### Given text
◆ ◆ ◆ ◆

By Adele Sammarco for NewJerseyNewsroom
Garden State residents who can no longer pay their mortgage are becoming part of a growing backlog of properties facing repossession in New Jersey, which hosts the second-highest serious delinquency rate in the United States.
According to the Mortgage Bankers Association, New Jersey has now surpassed Nevada in the rate of homeowners with seriously delinquent loans, those 90 days late on their mortgage payments are already in the process of foreclosure.
Only Florida has a higher rate of serious delinquencies, which fell 1.2 percentage points from the previous year to 17.5 percent of mortgages. In comparison, New Jersey’s rose 1.3 percentage points to 12.7 percent reports Businessweek.
New Jersey’s judicial review of foreclosures, which delays seizures to help borrowers who are under water, threatens to hold down prices for years as properties remain subject to repossession and then sold at a discount or at Sheriff’s auction.

◆ ◆ ◆ ◆

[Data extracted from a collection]
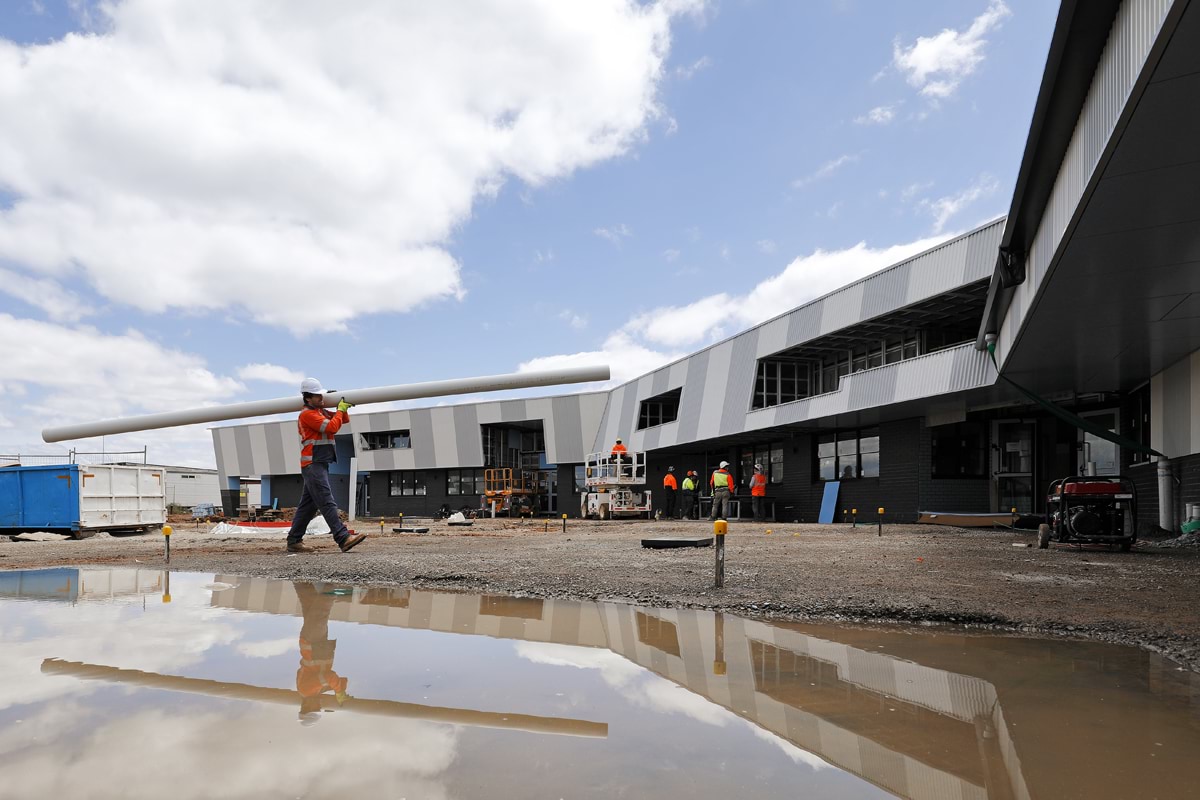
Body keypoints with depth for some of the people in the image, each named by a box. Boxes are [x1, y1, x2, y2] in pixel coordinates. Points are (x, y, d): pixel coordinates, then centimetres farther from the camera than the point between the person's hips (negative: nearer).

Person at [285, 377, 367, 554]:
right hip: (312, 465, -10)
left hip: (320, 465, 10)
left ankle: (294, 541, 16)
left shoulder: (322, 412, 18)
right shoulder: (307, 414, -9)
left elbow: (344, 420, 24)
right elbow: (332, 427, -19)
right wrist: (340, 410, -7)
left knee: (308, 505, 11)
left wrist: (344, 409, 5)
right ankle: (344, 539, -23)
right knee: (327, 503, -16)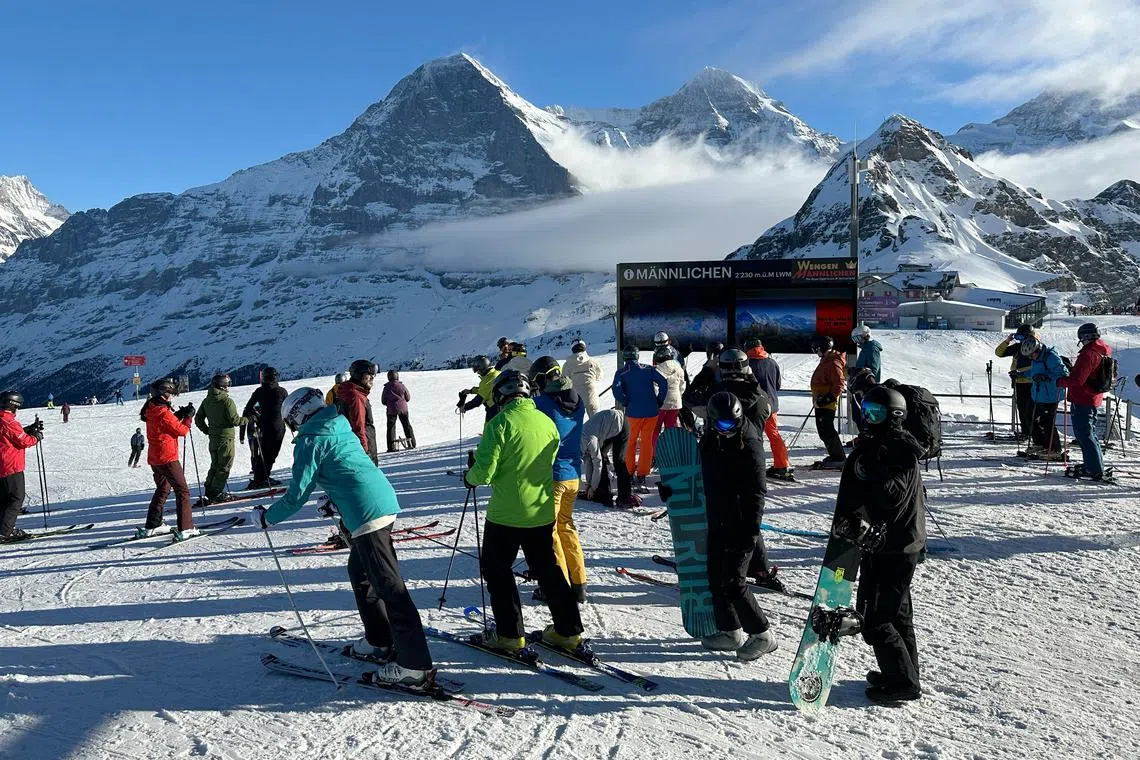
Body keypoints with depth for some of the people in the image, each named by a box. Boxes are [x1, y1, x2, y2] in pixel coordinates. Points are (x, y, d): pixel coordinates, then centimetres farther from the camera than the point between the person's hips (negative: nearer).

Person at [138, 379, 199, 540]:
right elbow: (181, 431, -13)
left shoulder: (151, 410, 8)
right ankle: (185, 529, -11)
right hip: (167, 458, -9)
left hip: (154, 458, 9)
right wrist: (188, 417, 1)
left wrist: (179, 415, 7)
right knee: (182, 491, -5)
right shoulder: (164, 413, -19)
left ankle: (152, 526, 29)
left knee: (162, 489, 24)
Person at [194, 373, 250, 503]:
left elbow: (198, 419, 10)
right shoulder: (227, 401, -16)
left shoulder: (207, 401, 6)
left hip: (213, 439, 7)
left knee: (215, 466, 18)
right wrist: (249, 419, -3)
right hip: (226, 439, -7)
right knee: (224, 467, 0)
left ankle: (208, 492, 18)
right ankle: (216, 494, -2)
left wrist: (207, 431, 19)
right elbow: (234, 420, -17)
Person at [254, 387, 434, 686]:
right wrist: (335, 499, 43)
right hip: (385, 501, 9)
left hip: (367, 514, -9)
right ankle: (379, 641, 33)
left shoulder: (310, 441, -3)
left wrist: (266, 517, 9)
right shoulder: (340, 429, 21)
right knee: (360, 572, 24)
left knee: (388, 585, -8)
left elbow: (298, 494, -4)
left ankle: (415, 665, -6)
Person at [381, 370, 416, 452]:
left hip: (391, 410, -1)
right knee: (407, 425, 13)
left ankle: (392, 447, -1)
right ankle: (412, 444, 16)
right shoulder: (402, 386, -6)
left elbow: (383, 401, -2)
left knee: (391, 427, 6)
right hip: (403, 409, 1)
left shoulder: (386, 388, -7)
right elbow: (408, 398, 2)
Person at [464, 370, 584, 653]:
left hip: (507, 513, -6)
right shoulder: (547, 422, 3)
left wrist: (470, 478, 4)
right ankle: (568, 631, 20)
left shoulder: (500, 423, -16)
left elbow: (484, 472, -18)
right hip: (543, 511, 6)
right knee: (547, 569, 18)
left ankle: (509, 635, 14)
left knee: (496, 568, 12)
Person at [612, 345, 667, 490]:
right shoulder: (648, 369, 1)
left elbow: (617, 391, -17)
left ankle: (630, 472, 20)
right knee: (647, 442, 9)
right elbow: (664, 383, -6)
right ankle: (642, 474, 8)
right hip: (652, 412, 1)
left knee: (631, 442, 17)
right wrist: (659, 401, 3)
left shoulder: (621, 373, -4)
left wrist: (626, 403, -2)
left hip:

◆ ◆ ◆ ◆

### Instructions
1. Which U.S. states are named in the article on New Jersey mortgage delinquencies? List each one once.
2. Extract everything from "According to the" down to "at Sheriff’s auction." in the article on New Jersey mortgage delinquencies, keeping the wording unchanged.
3. Continue the article on New Jersey mortgage delinquencies from its final sentence.

### Answers given
1. New Jersey, Nevada, Florida

2.
According to the Mortgage Bankers Association, New Jersey has now surpassed Nevada in the rate of homeowners with seriously delinquent loans, those 90 days late on their mortgage payments are already in the process of foreclosure.
Only Florida has a higher rate of serious delinquencies, which fell 1.2 percentage points from the previous year to 17.5 percent of mortgages. In comparison, New Jersey’s rose 1.3 percentage points to 12.7 percent reports Businessweek.
New Jersey’s judicial review of foreclosures, which delays seizures to help borrowers who are under water, threatens to hold down prices for years as properties remain subject to repossession and then sold at a discount or at Sheriff’s auction.

3.
Since the start of the recession, the housing market has been ravaged by unemployment that has risen to a 35-year high. New Jersey’s unemployment rate jumped to 9.8 percent in July, reports the state’s Labor Department, with declines in manufacturing, construction and professional and business service jobs.
According to California-based CoreLogic, a financial, property and consumer information company that enables customers to solve their business challenges, home values increased in July from a year earlier in 42 states, but New Jersey prices fell 0.8 percent.
It’s called shadow inventory, a term that refers to real estate properties that are either in foreclosure or have yet to be sold, or homes owners delay putting properties on the market until prices improve. Shadow inventory can create uncertainty about the best time to sell and when a local market can expect any recovery. It typically causes reported data on housing inventory to understate the actual number of inventory in the market. And it is falling in much of the country as well, where housing prices will become much weaker in the Northeast in the coming years as distressed properties sit on the market waiting to be sold.
Two years ago, foreclosure filings dropped after Attorney Generals in all 50 states began investigating allegations of fraudulent paperwork used to repossess homes.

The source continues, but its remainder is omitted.